What is expected: Whatever pictures appear, omit them, and repeat the data below exactly.

Given data:
○ ○ ○ ○

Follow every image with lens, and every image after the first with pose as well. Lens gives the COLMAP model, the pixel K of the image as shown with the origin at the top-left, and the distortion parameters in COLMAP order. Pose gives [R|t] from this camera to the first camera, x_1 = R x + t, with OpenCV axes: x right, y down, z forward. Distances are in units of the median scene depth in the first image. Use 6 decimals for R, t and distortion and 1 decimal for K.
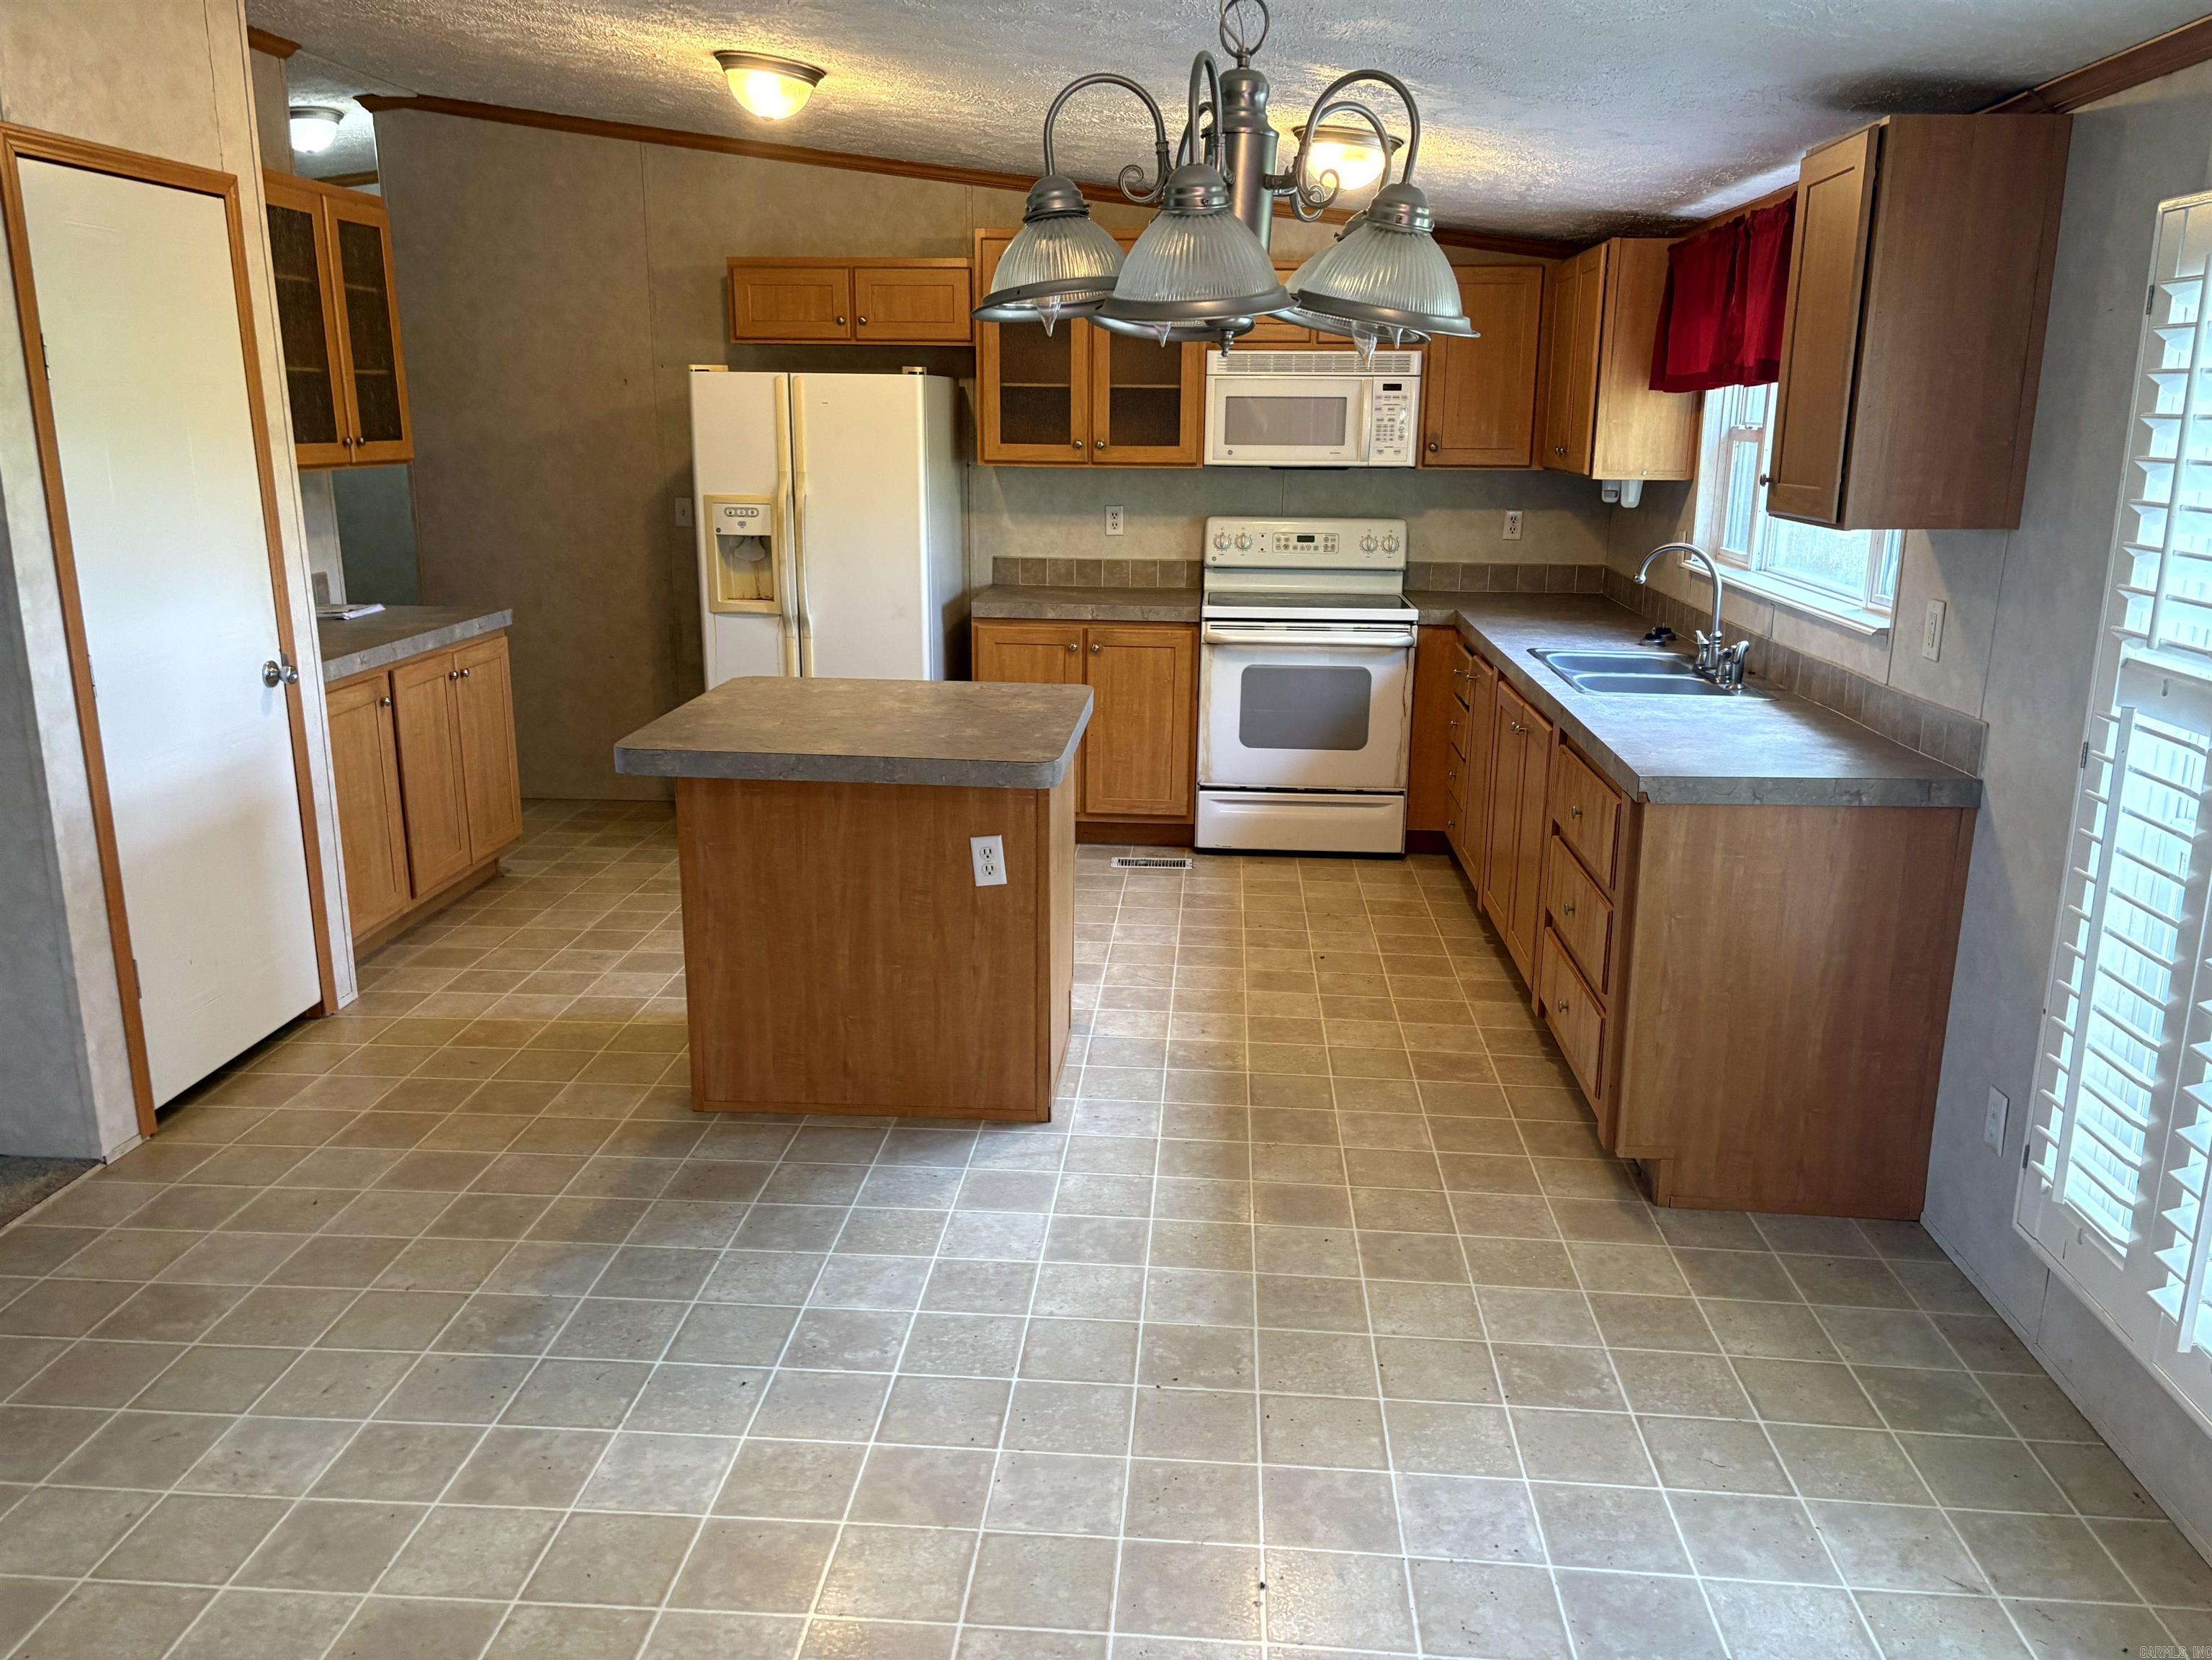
lens RADIAL K [[1617.0, 0, 1106.0], [0, 1617.0, 830.0], [0, 0, 1]] dist [0.131060, -0.174863]
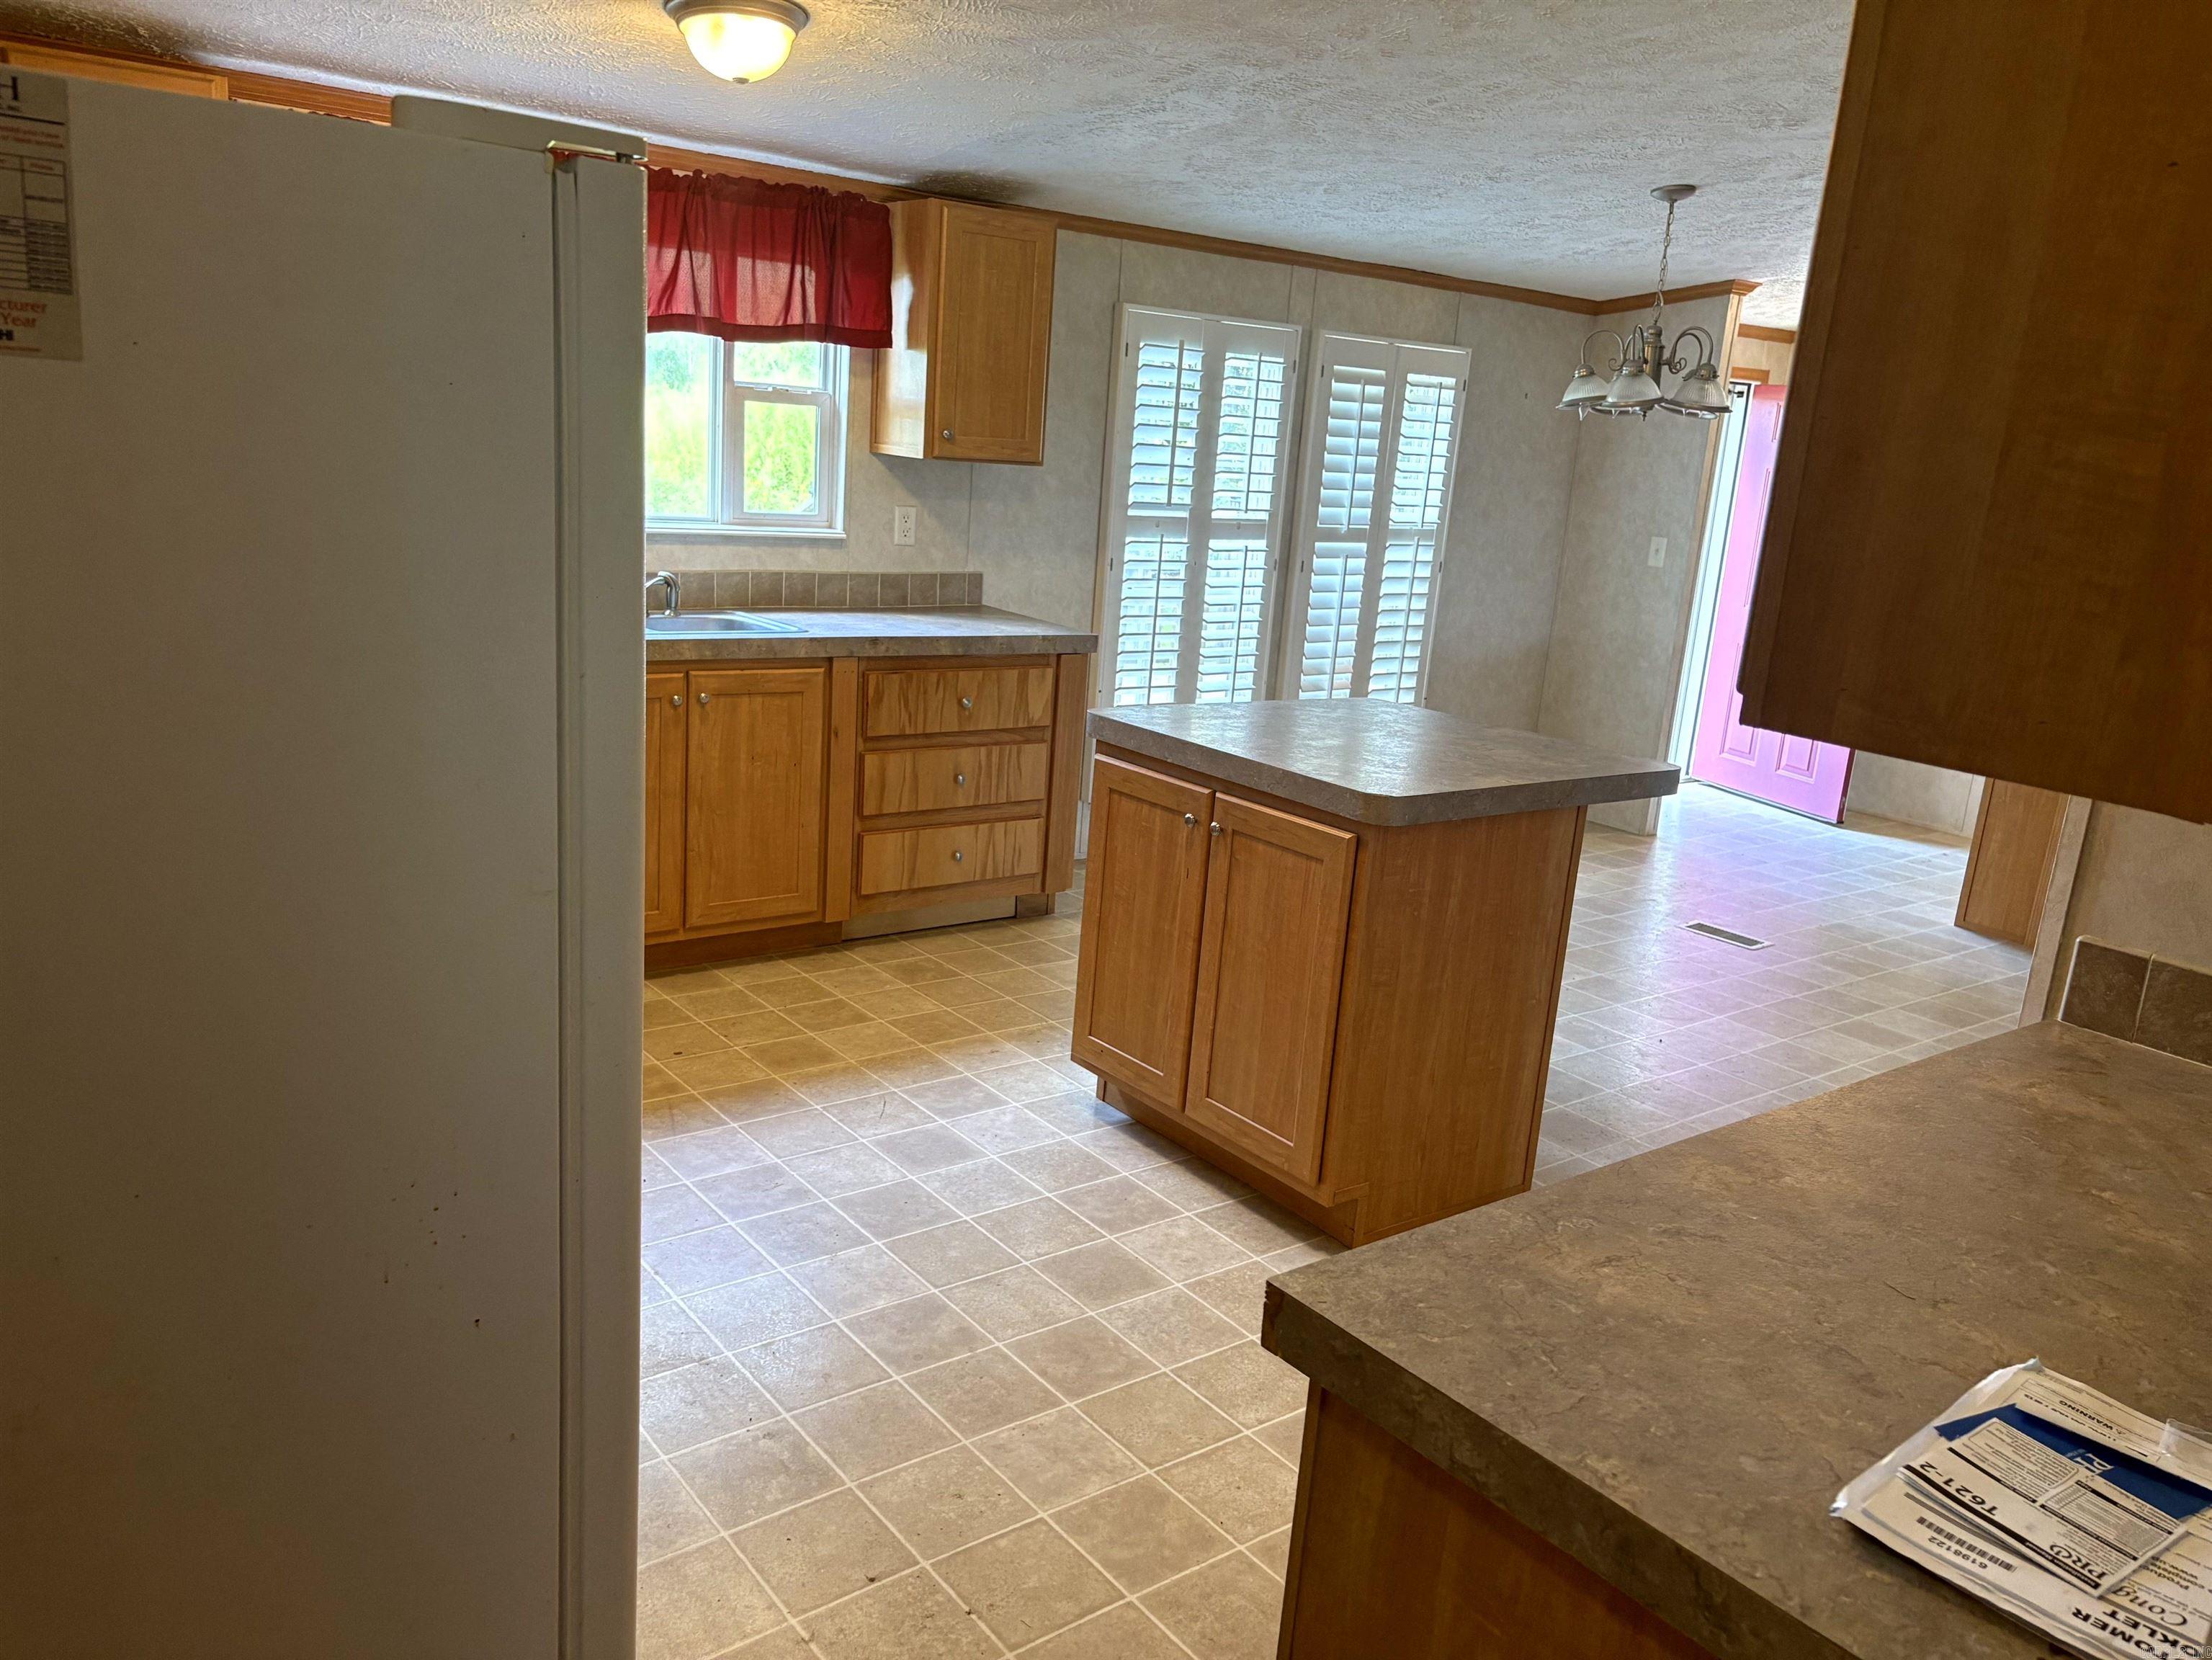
lens RADIAL K [[1617.0, 0, 1106.0], [0, 1617.0, 830.0], [0, 0, 1]] dist [0.131060, -0.174863]
pose [[-0.648349, -0.229042, 0.726074, -0.578544], [0.121073, 0.910521, 0.395339, -0.322492], [-0.751655, 0.344225, -0.562605, 1.341867]]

○ ○ ○ ○

Answer for the task:
Follow every image with lens, and every image after the first with pose as well. Lens gives the COLMAP model, the pixel K of the image as shown with the origin at the top-left, and the distortion parameters in COLMAP order. Pose gives [R|t] from this camera to the first camera, x_1 = R x + t, with OpenCV axes: x right, y down, z forward. Distances are in units of the median scene depth in the first image. Use 6 decimals for R, t and distortion and 1 decimal for K.
lens RADIAL K [[1617.0, 0, 1106.0], [0, 1617.0, 830.0], [0, 0, 1]] dist [0.131060, -0.174863]
lens RADIAL K [[1617.0, 0, 1106.0], [0, 1617.0, 830.0], [0, 0, 1]] dist [0.131060, -0.174863]
pose [[-0.648349, -0.229042, 0.726074, -0.578544], [0.121073, 0.910521, 0.395339, -0.322492], [-0.751655, 0.344225, -0.562605, 1.341867]]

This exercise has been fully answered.